Action item A:
Repeat the pull request description word for word, starting at "Audit remediation —" and ending at "this PR closes.".
Passage Block Start
Skip to content

harden untrusted-input, offline embedders, model_hash gate, CI & provenance#59

Merged
brennercruvinel merged 4 commits into
mainfrom
hardening/audit-remediation
Jul 1, 2026
Merged

harden untrusted-input, offline embedders, model_hash gate, CI & provenance#59
brennercruvinel merged 4 commits into
mainfrom
hardening/audit-remediation

Conversation

@han-hoff

@han-hoff han-hoff commented Jul 1, 2026

Copy link
Copy Markdown
Collaborator

Audit remediation — security / privacy / compliance (high + medium)

Remediates the high and medium findings from the security/privacy/compliance audit of HEAD (v0.3.0). Every code fix ships with a test; the full Rust and Python suites are green locally. The verdict of the audit stands — core architecture is sound; the risk was in the operational perimeter (hostile-input hardening, process/CI, provenance), which this PR closes.
Passage Block End
Action item B:
Express every line of the listing below as a Markdown table with the columns "Row" and "Line", numbering the rows and leaving out blank lines. Omit the pictures from the table.
Extracted records Block Start
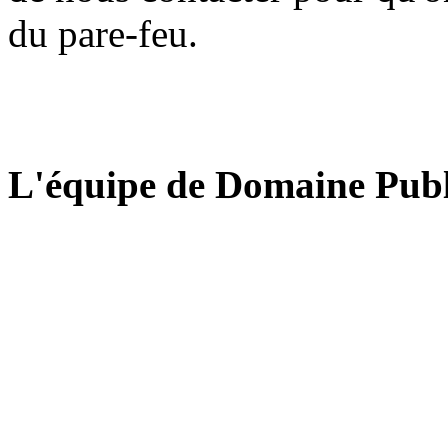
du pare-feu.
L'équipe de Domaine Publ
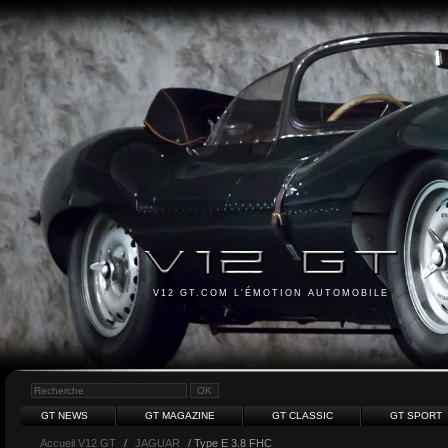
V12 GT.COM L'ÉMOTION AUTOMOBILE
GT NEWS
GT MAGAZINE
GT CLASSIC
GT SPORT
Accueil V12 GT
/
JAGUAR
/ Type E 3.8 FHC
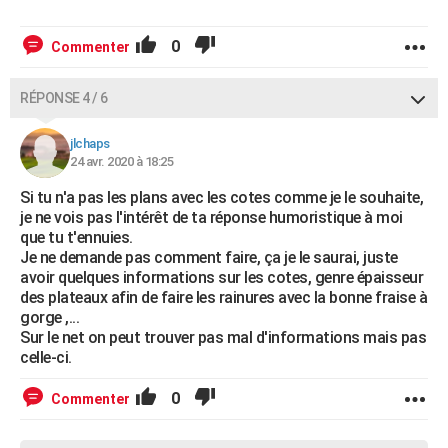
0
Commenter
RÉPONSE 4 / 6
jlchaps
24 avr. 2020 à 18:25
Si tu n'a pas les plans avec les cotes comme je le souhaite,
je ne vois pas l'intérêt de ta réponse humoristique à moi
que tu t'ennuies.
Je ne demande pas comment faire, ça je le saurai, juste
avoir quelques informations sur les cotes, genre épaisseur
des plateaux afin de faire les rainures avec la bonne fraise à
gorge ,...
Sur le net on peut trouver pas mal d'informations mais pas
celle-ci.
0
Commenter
Extracted records Block End
Written solution A:
Audit remediation — security / privacy / compliance (high + medium)

Remediates the high and medium findings from the security/privacy/compliance audit of HEAD (v0.3.0). Every code fix ships with a test; the full Rust and Python suites are green locally. The verdict of the audit stands — core architecture is sound; the risk was in the operational perimeter (hostile-input hardening, process/CI, provenance), which this PR closes.

Written solution B:
| Row | Line |
|---|---|
| 1 | du pare-feu. |
| 2 | L'équipe de Domaine Publ |
| 3 | V12 GT.COM L'ÉMOTION AUTOMOBILE |
| 4 | GT NEWS |
| 5 | GT MAGAZINE |
| 6 | GT CLASSIC |
| 7 | GT SPORT |
| 8 | Accueil V12 GT |
| 9 | / |
| 10 | JAGUAR |
| 11 | / Type E 3.8 FHC |
| 12 | 0 |
| 13 | Commenter |
| 14 | RÉPONSE 4 / 6 |
| 15 | jlchaps |
| 16 | 24 avr. 2020 à 18:25 |
| 17 | Si tu n'a pas les plans avec les cotes comme je le souhaite, |
| 18 | je ne vois pas l'intérêt de ta réponse humoristique à moi |
| 19 | que tu t'ennuies. |
| 20 | Je ne demande pas comment faire, ça je le saurai, juste |
| 21 | avoir quelques informations sur les cotes, genre épaisseur |
| 22 | des plateaux afin de faire les rainures avec la bonne fraise à |
| 23 | gorge ,... |
| 24 | Sur le net on peut trouver pas mal d'informations mais pas |
| 25 | celle-ci. |
| 26 | 0 |
| 27 | Commenter |